╭─ RECORDED DATA

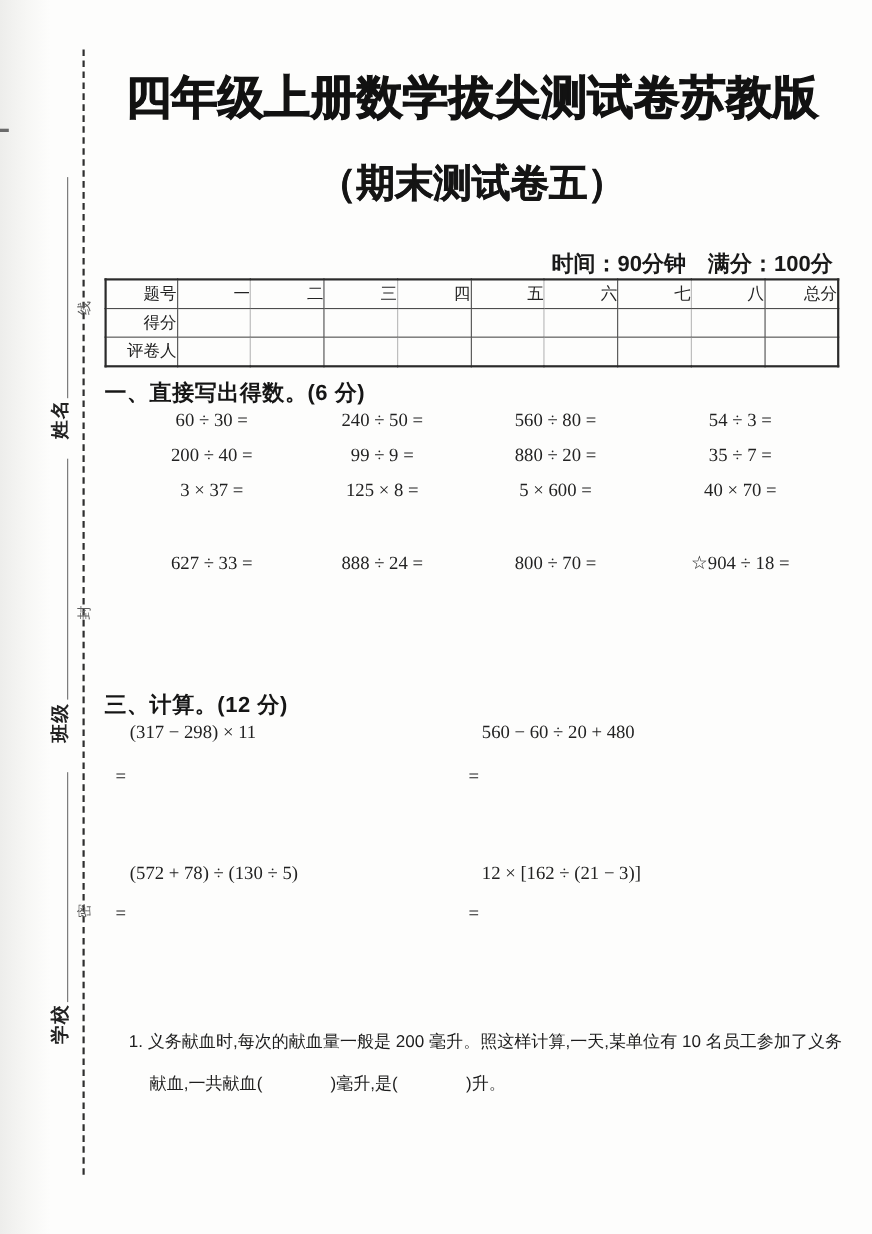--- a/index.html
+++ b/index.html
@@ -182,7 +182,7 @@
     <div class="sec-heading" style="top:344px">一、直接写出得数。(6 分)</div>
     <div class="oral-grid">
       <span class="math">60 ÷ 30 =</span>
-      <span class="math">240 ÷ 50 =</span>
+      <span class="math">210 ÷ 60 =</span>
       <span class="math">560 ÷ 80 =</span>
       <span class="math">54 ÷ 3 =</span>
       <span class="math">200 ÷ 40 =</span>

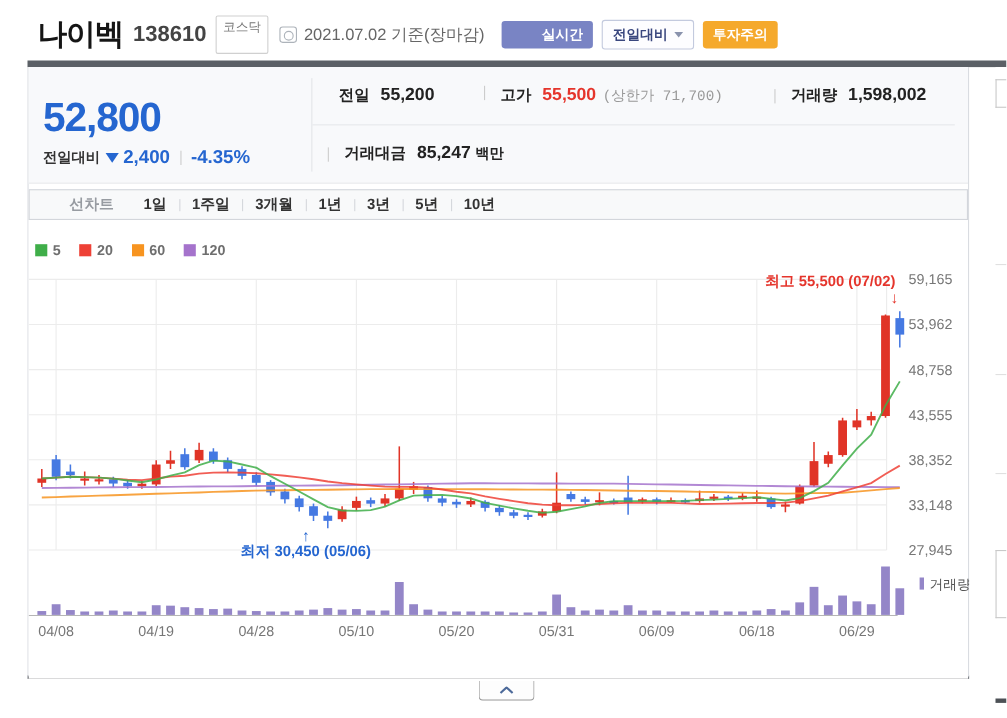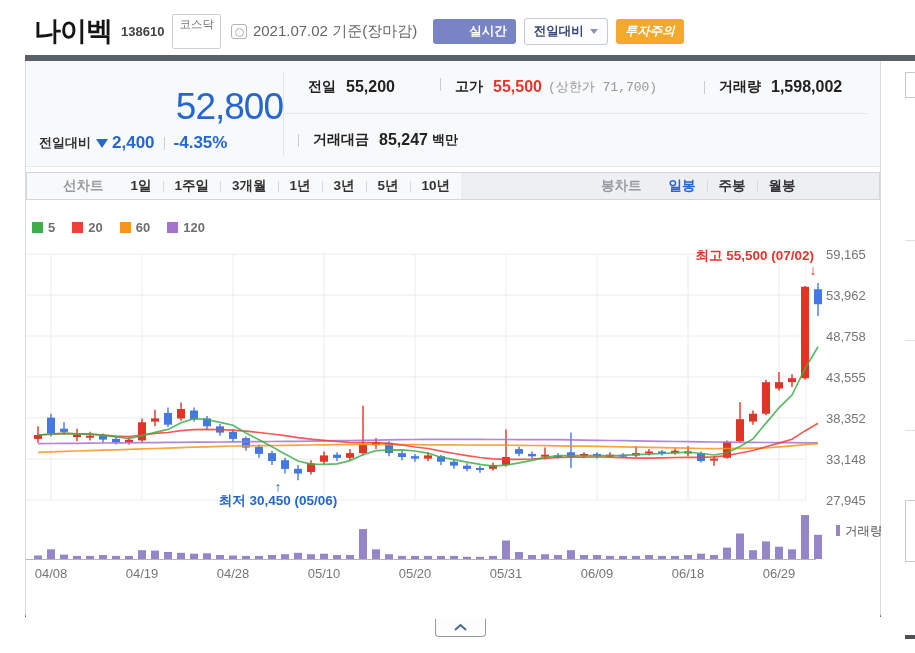--- a/index.html
+++ b/index.html
@@ -11,7 +11,7 @@
   .hdr { position:absolute; left:34px; top:10px; width:850px; height:42px;
     display:flex; align-items:center; }
   .hdr .title { font-size:27px; font-weight:bold; color:#151515; letter-spacing:-1px; }
-  .hdr .code { font-size:13px; font-weight:bold; color:#444; margin-left:9px; }
+  .hdr .code { font-size:20px; font-weight:bold; color:#444; margin-left:9px; }
   .hdr .mkt-badge { margin-left:8px; font-size:11.5px; color:#777; border:1px solid #d0d0d0;
     background:#fff; padding:2px 6px 16px; border-radius:2px; }
   .hdr .date-icon { margin-left:10px; width:16px; height:15px; border:1px solid #adb3ba;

╰─

## WORK INSTRUCTIONS
Return the listing above word for word. Keep the images out.

## ANSWER SPACE
--- a/index.html
+++ b/index.html
@@ -182,7 +182,7 @@
     <div class="sec-heading" style="top:344px">一、直接写出得数。(6 分)</div>
     <div class="oral-grid">
       <span class="math">60 ÷ 30 =</span>
-      <span class="math">240 ÷ 50 =</span>
+      <span class="math">210 ÷ 60 =</span>
       <span class="math">560 ÷ 80 =</span>
       <span class="math">54 ÷ 3 =</span>
       <span class="math">200 ÷ 40 =</span>

--- a/index.html
+++ b/index.html
@@ -11,7 +11,7 @@
   .hdr { position:absolute; left:34px; top:10px; width:850px; height:42px;
     display:flex; align-items:center; }
   .hdr .title { font-size:27px; font-weight:bold; color:#151515; letter-spacing:-1px; }
-  .hdr .code { font-size:13px; font-weight:bold; color:#444; margin-left:9px; }
+  .hdr .code { font-size:20px; font-weight:bold; color:#444; margin-left:9px; }
   .hdr .mkt-badge { margin-left:8px; font-size:11.5px; color:#777; border:1px solid #d0d0d0;
     background:#fff; padding:2px 6px 16px; border-radius:2px; }
   .hdr .date-icon { margin-left:10px; width:16px; height:15px; border:1px solid #adb3ba;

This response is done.